Мы тоже достали свою еду и заказали чая у проводника. Так и сели ужинать.
Юрий угостил Фёдора Ильича колбасой. Тот взял, откусил кусочек и спросил Юрия:
– Магазинная колбаса?
– Конечно, – отвечал Юрий. – А какая ещё?
– Какая, какая – домашняя. Мать моя всегда поросёнка дома держала. Откармливала до осени. А по осени – забивала. И из свиного мяса и сала домашние колбасы делала. Порежет на куски мясо и сало. Не такие мелкие, как вот в этой вашей магазинной колбасе, а крупные. Набьёт этими кусками требуху и потом коптит её над бочкой с опилками. Вот то получалась – колбаса.
Так, за нехитрыми разговорами, мы отужинали.
Фёдор Ильич, откинулся на спинку сиденья и сказал:
– На пустой желудок рассказ не особо рассказывается. А вот на сытый – расскажу. Про своего отца расскажу.

10
Мой отец, Илья Алексеевич, светлая ему память, командиром был. Точнее, заместителем командира зенитного артиллерийского полка. Как-то раз от командования приказ поступил: немцы пройдут в тех местах, где наша армия стоит. Но враг превосходить будет своей численностью наши войска, расположенные в данном районе. Нельзя было допустить продвижение неприятеля дальше. А уничтожить их можно было лишь одним способом: застать врасплох. Потому залегли воины в засаде. Отец отдал всем приказ: не переговариваться и даже не курить. Чтобы тишина стояла полная, и чтобы ничего не подозревающий противник, спокойно попал под наши орудия.
Бойцы лежат тихо. Молчат. Не переговариваются. Слышно только, как ветер шуршит травой, да кричат о чем-то пролетающие мимо птицы. Вдруг Илья Алексеевич, то есть мой отец, чувствует – откуда-то дымом тянет. Выругался про себя – ведь предупреждал же бойцов, чтобы ни-ни. Глядит, никто не курит, все терпят. Однако дымок откуда-то клубится. Пополз на дым и видит: неподалёку от места, где его бойцы в засаде лежат, несколько незнакомых ему людей шашлык из убитого коня жарят. Мигом сообразил, что не служаки они, и не местные. Да и переговариваются между собой не на русском языке. Пригляделся повнимательнее – на азиатов похожи. Но кто такие?
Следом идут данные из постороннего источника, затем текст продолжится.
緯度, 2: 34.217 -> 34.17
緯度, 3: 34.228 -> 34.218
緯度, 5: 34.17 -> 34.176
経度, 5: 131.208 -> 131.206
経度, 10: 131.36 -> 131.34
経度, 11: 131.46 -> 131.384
Встал отец во весь рост, вышел из-за кустов и к ним подошёл.
– Кто такие будете? – спросил.
– А тебе что? – отвечает один черноволосый, бородатый мужчина, переворачивая мясо на углях.
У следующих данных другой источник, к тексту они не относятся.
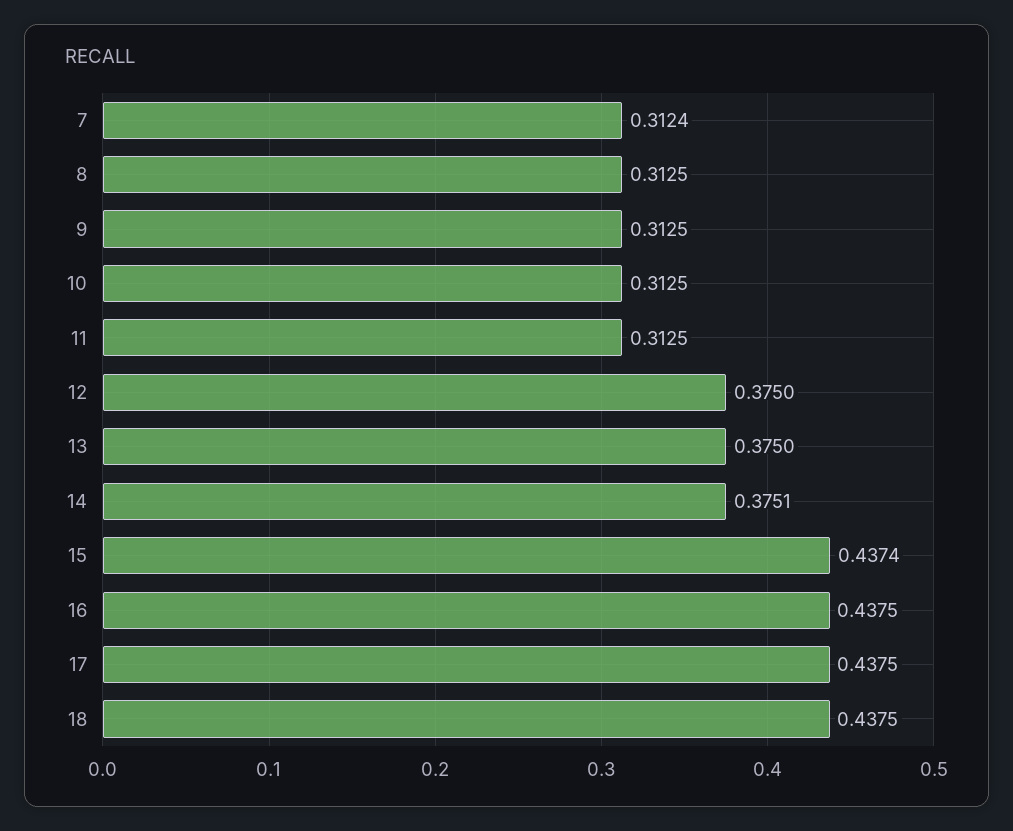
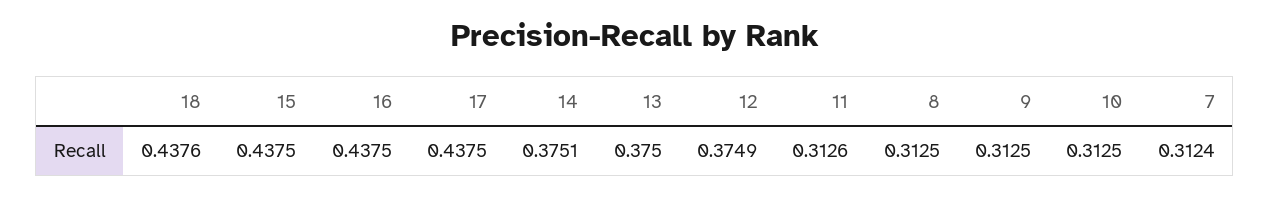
11: 0.3125 -> 0.3126
12: 0.375 -> 0.3749
15: 0.4374 -> 0.4375
18: 0.4375 -> 0.4376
– Нельзя сейчас костры разводить. Немцы должны идти. Плохо будет. Туши костёр, – приказал им отец.
– А ты кто? – спрашивает отца другой азиат помоложе первого.
– Я командир. Говорю, тушите костёр, – говорит отец.
– Чего так спешишь, начальник? Все успеем сделать ещё до прихода немцев, – отвечает бородач. – Садись с нами шашлык кушать.
– Некогда шашлык кушать. Сказал, тушите костёр, значит, тушите. Это приказ, – слегка повысил отец голос.
– А ты нам не начальник. Понял? – подал голос третий, свежующий ножом коня,   исподлобья поглядев на отца.
Отец мой, Илья Алексеевич, молча подошёл к костру и стал своими сапогами тушить пламя.
Все трое, как по команде, бросились к отцу. У одного в руках блеснул нож, тот, которым он коня свежевал.
«Это диверсия», – мелькнуло в голове отца.
Знал он, что если сейчас немцы появятся, их уже не застанешь врасплох. Враз расстреляют все его немногочисленное войско. А его, если уцелеет, командование отдаст под военный трибунал за невыполнение приказа. А там – известно что…
Да и потом, за неподчинение командиру на войне – расстрел. А эти трое не подчинились. Да ещё в неравную схватку вступили: трое на одного. Выхватил, тогда отец из своей кобуры пистолет и расстрелял всех троих…
Н-да, а задание тогда они выполнили. Немцы чуть позже пошли. И нашим бойцам удалось не пропустить их дальше. Потери, конечно, были. Но как без них на войне?

11
Фёдор Ильич кашлянул, улыбнулся своим мыслям и сказал:
– Конечно, с отцом на войне и курьёзные происшествия случались. Раз летом исследовал он лес вместе со своими солдатами на наличие неприятеля. Наткнулись они на дерево с ульем диких пчёл.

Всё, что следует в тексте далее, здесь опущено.